Why mine for copper in a beautiful place like this?

February 13, 2017, 8:19 a.m.
Porcupine Mountains state park
Photo: James Ward Ewing/Shutterstock

Canadian copper mining company Highland Copper got the green light from the Department of Natural Resources (DNR) to start exploratory drilling in Michigan's Porcupine Mountains Wilderness State Park, which lies along the shore of Lake Superior. The exploratory drilling, which affects a small portion of DNR-managed land, will continue into March.

If Highland finds enough minable copper during this phase, the company would bore underground tunnels into the park from adjacent land.

As Michigan's largest state park, Porcupine Mountains Wilderness is a lure for outdoor enthusiasts and recreation seekers. How the mining might affect the park as a destination is unknown, but the activity is concerning to environmental and conservation groups.

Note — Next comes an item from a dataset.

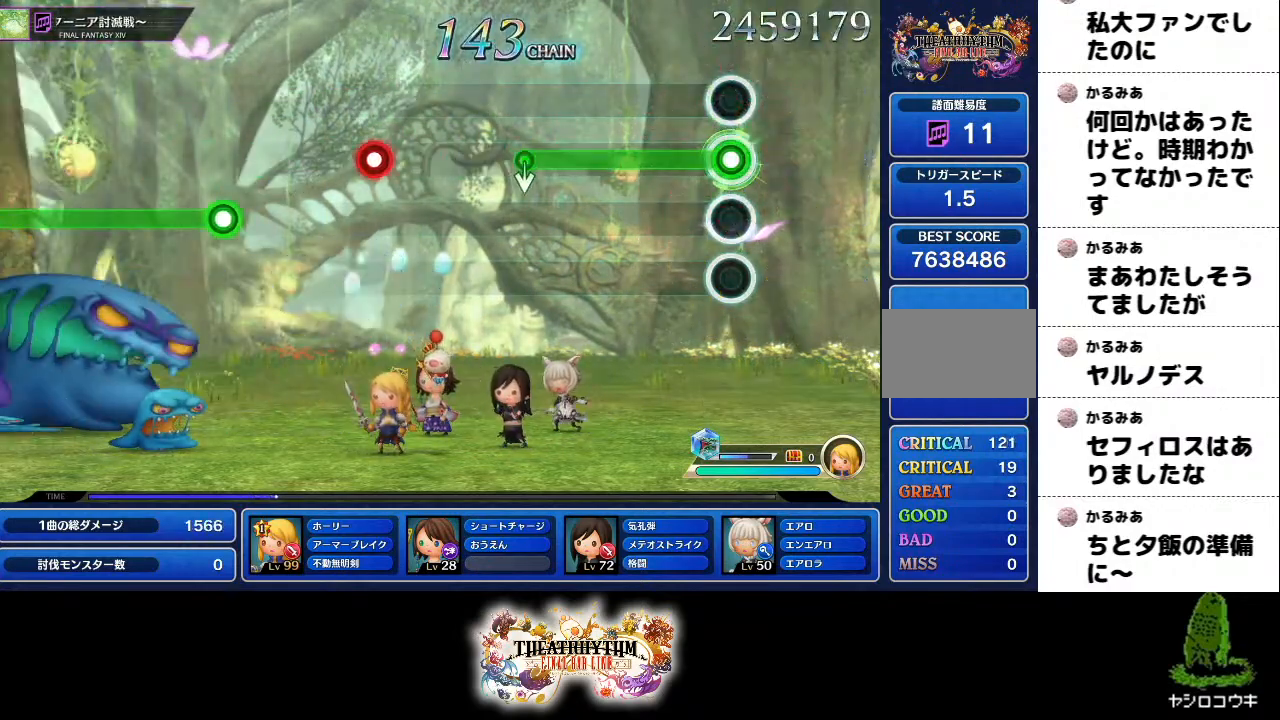
{"buttons": ["L1"], "left_stick": "center", "right_stick": "center", "events": []}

"In addition to its nearly 60-year history as a state park, the state of Michigan pursued special natural area protections for the Porcupine Mountains to stem ongoing threats, including those from copper mining, to the area's pristine geological and ecological resources," said Cia Segerlind, spokesperson for the Michigan League of Conservation Voters, told MLive. "It is crucial that we maintain such protections."

The mineral rights for the land under part of the park have been owned by a private company since at least 1948. In Michigan, it's legal to separate the surface rights from the mineral rights, which is what this kind of scenario possible.